Lo que empezó como una simple solución improvisada a un atasco cotidiano se ha convertido en un símbolo de la economía urbana moderna. En Shenzhen, epicentro del milagro económico chino y ciudad de casi 18 millones de habitantes, los rascacielos tan altos que desafían la paciencia han dado lugar a un empleo insólito: los “repartidores de último tramo”, jóvenes y jubilados que se dedican exclusivamente a subir los almuerzos a las plantas más elevadas cuando los ascensores colapsan.
El fenómeno, descrito por The New York Times, se concentra en el SEG Plaza, un edificio de 70 pisos que alberga miles de oficinas. Durante las horas punta, los repartidores de las plataformas digitales pueden tardar hasta media hora en conseguir un ascensor. Para no perder tiempo ni pedidos, pagan a estos corredores locales —adolescentes, jubilados o desempleados— una comisión mínima de 2 yuanes (unos 28 céntimos de euro) por subir la comida hasta el cliente. Es una microeconomía que mezcla ingenio con precariedad: una respuesta espontánea al atasco de la eficiencia.
De la chapuza al sistema
Lo que comenzó como un favor ocasional se ha convertido en un sistema estructurado. Shao Ziyou, considerado el “pionero” del SEG Plaza, coordina cada día entre 600 y 700 entregas. Ha organizado una red de ayudantes que suben pedidos y se quedan con pequeñas fracciones de cada uno, mientras él actúa como intermediario con las plataformas de reparto. La red funciona por confianza: los repartidores habituales reconocen a Shao y prefieren trabajar con él antes que con desconocidos, garantizando rapidez y fiabilidad.
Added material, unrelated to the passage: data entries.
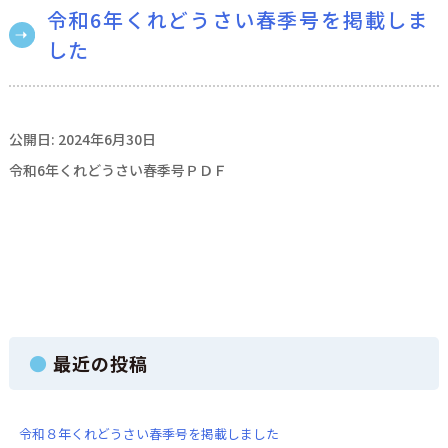
令和6年くれどうさい春季号を掲載しま
した
公開日: 2024年6月30日
令和6年くれどうさい春季号ＰＤＦ
最近の投稿
令和８年くれどうさい春季号を掲載しました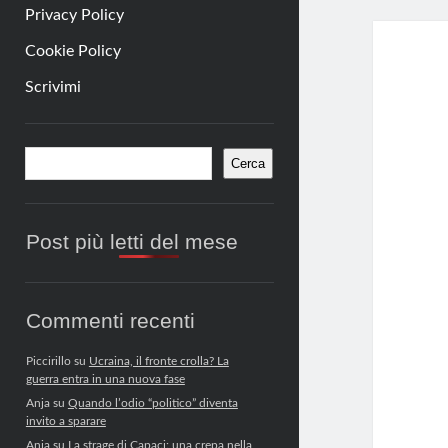
Privacy Policy
Cookie Policy
Scrivimi
Barra
Cerca
Cerca
laterale
Post più letti del mese
Commenti recenti
Piccirillo
su
Ucraina, il fronte crolla? La
guerra entra in una nuova fase
Anja
su
Quando l’odio “politico” diventa
invito a sparare
Anja
su
La strage di Capaci: una crepa nella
El éxito del modelo ha atraído a decenas de nuevos corredores y, con ello, la competencia se ha vuelto feroz. Algunos bajan sus precios, otros desarrollan estrategias para optimizar los ascensores o acumulan varios pedidos antes de subir. Pero todo ocurre al margen de cualquier regulación: nadie tiene contrato, seguro ni cobertura laboral. Las discusiones en la entrada del edificio por pedidos perdidos o retrasos son frecuentes, y las sanciones de las plataformas recaen, en última instancia, sobre los eslabones más débiles.
Fronteras borrosas de la legalidad
El auge de estos “stand-ins” generó polémica cuando comenzaron a circular vídeos de menores participando en las entregas. La presión social obligó a las autoridades a intervenir y prohibir el trabajo infantil, limitando la actividad a mayores de 16 años. Sin embargo, el perfil de los trabajadores sigue siendo frágil: jubilados que buscan ingresos complementarios y jóvenes sin opciones estables. Shenzhen se convierte así en un laboratorio donde la flexibilidad extrema de la economía digital roza los márgenes de la legalidad.
Más allá de la anécdota, la escena de decenas de personas subiendo decenas de pisos con bolsas en las manos refleja las tensiones del capitalismo urbano: una ciudad que presume de tecnología punta pero que se sostiene sobre trabajos invisibles, efímeros y mal pagados.